# gas torch advice



## mac1012 (22 Nov 2013)

hi I am looking for a small gas torch like what jewellery makers use 

I am wanting to solder some angel wings I have made out of electrical copper wire 

I have seen these two 

http://www.maplin.co.uk/pro-iroda-pt200 ... orch-35518


http://www.cooksongold.com/Jewellery-To ... de-999-955

wondered if anyone had any experience of either one or anything similar they can recommend 

thanks mark


----------



## Spindle (22 Nov 2013)

Hi

Either will be fine, especially if you are using soft solder.

Regards Mick


----------



## Tinbasher (26 May 2014)

A soldering iron might be more controllable.


----------



## Phil Pascoe (26 May 2014)

The Cookson one will be fine enough - I can't say for the other. It'll be more than hot enough, obviously. Either may be overkill if you are using soft solder - as Tb says, an iron might be easier. Depends what size your piece is - if small, you'll melt one joint doing the one next to it.


----------



## MMUK (27 May 2014)

http://www.ebay.co.uk/itm/like/27095563 ... 0&ff14=108

I have one of these I keep on the bike for emergency repairs, it's powered by a normal cigarette lighter


----------



## Hemsby (27 May 2014)

This brass blow pipe is the same as my grandfather used for soldering jewelry it produces a tiny jet. I also saw one being used quite recently at a jewelry workshop on TV. :?:


----------



## Phil Pascoe (27 May 2014)

They are difficult to get used to.


----------



## Hemsby (27 May 2014)

phil.p":1fnx6ny1 said:


> They are difficult to get used to.


Possibly but they are very precise (hammer) , he used to make incredibly intricate items.


----------



## Phil Pascoe (27 May 2014)

Certainly. But that doesn't help an amateur using copper wire, and probably soft solder.


----------



## Hemsby (28 May 2014)

Ok I give up  it was just a suggestion, but they are perfect for soft solder and the workshop programme I mentioned was for amateurs


----------



## Phil Pascoe (28 May 2014)

Sorry.
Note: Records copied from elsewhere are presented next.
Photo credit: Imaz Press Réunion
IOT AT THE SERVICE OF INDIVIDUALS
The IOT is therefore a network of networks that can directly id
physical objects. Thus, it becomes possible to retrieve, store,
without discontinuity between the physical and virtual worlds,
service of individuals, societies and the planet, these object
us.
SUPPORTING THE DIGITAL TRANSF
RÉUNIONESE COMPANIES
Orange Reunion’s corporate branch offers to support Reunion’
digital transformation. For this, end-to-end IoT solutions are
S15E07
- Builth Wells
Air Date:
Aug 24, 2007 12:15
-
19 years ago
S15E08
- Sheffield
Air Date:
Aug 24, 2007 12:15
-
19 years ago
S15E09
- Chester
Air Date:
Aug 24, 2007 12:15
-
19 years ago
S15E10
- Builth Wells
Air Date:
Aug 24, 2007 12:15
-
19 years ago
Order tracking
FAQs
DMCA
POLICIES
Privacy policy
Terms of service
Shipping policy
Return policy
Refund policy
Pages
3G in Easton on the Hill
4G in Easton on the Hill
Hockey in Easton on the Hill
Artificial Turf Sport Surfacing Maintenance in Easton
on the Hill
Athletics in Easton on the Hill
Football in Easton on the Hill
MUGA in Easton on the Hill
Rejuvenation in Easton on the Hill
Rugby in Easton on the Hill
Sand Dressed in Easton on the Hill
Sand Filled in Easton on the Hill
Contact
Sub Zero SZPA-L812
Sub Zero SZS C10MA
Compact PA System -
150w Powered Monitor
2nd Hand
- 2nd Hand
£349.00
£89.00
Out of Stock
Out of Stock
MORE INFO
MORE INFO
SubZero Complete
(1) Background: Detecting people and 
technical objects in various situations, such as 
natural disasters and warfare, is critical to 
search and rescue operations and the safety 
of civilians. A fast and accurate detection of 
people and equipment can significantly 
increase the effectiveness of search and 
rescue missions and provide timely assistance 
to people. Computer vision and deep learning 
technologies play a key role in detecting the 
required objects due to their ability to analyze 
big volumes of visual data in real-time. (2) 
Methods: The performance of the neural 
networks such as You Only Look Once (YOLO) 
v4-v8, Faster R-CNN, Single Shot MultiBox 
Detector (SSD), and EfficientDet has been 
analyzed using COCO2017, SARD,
I know gold/silver smiths all over the world use them, but I've not known them used in a class. A City & Guilds class I did were given the option of using them, but everyone chose small torches as they found blowpipes uncontrolable.
Either way, you need a gas cylinder with them, which makes them prohibitively expensive.


----------



## Spindle (28 May 2014)

phil.p":3ncvfg72 said:


> Either way, you need a gas cylinder with them, which makes them prohibitively expensive



Hi

A blowpipe can be used with a paraffin lamp to perform soft soldering operations.

Regards Mick


----------



## Phil Pascoe (28 May 2014)

Of course, yes. Sorry.


----------